* Short problem a
Update the records from their first line through the line containing "road: (259, 341)", inclusive, so that "coordinates" becomes "positions" and nothing else changes. Return only those lines.

* Document
_ _ _ _ _

Optionally, the audio decoder may also comprise a second peak significance assessment 864, which may, for example, receive the second peak information 862 and determine whether the second peak described by the second peak information 862 is significant and/or reliable. For example, the second peak significance assessment may check whether the second peak fulfils one or more conditions over a plurality of frames. For example, the second peak significance assessment may determine whether the second peak is over a certain threshold (e.g. relative to the main peak) for a plurality of frames. Alternatively or in addition, the second peak significance assessment may check whether the correlation lag values or ITD values of the second peak are sufficiently close over two or more (subsequent) frames. However, other conditions of the second peak may optionally also be checked.
It should be noted that the functionalities described with respect to the main peak check 854 may optionally be integrated into the main peak determination 850. Also, the functionalities of the second peak significance assessment may optionally be included into the second peak determination 860. Also, it should be noted that none, some or all of the above mentioned conditions, or additional conditions, may be checked when determining the information 856 describing the main peak and the information 866 describing the second peak.
Furthermore, it should be noted that the information 856 describing the main peak may optionally only indicate whether a valid main peak has been found. Also, the information 866 describing the second peak may optionally only indicate whether a valid second peak has been found. However, the information 856,866 may optionally also describe details regarding the peaks, e.g. correlation lag and/or ITD and/or peak values.
The audio encoder 800 may optionally comprise a detection 870 which detects a change of a correlation lag or of an ITD of the main peak, which is larger than a threshold, and to provide an information 872 describing whether there is such a change.

_ _ _ _ _

* Short problem b
Carry on the text about main and second correlation peaks from where it stops.

_ _ _ _ _

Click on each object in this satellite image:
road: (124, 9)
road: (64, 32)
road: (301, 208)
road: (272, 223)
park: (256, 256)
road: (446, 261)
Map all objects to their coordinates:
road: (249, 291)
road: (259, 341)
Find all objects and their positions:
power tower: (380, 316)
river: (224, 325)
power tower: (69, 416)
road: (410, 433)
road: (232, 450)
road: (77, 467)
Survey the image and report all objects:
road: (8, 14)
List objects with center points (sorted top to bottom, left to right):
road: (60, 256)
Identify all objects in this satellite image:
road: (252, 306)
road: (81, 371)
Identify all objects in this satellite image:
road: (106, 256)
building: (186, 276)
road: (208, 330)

_ _ _ _ _

* Final answer a
Click on each object in this satellite image:
road: (124, 9)
road: (64, 32)
road: (301, 208)
road: (272, 223)
park: (256, 256)
road: (446, 261)
Map all objects to their positions:
road: (249, 291)
road: (259, 341)

* Final answer b
The audio encoder 800 also comprises a switching decision 880, which is configured to determine whether the parametric multi-channel representation 832 or the separate encoded information 836 associated with the different channels of the input audio representation should be included into the encoded audio representation.
In a simple case the switching decision 880 may simply check whether a significant (or valid) second peak is available or not. If there is only a single peak (i.e. the main peak), the parametric multi-channel encoding 830 may be used (or the parametric multi-channel representation 832 may be included into the encoded audio representation). If a the information 866 describing the second peak indicates that there is a significant (or valid) second peak, the switching decision may decide to use the individual encoding 834 (or to include the separate encoded information 836 associated with the different channels of the input audio representation into the encoded audio representation).
However, the switching decision may optionally use one or more additional criteria for deciding which information should be included into the encoded audio representation.
For example, the switching decision may optionally consider whether there is a change of the main peak which is larger than a (predetermined or variable) threshold, wherein the switching decision may switch to use the individual encoding 834 (or to include the separate encoded information 836 associated with the different channels of the input audio representation into the encoded audio representation) in response to a finding that there is a change of the main peak which is larger than the threshold (which may, for example, be signaled by the information 872).
As another example, the switching decision may optionally consider an indication indicating whether a previous frame has been active or not (e.g. a SAD flag). For example, if the switching decision finds that a previous frame has been inactive, a switching may selectively be suppressed by the switching decision.
However, the switching decision may optionally also evaluate information about other signal characteristics of the input audio representation, and to make the decision which information should be included into the encoded audio representation also on the basis thereof.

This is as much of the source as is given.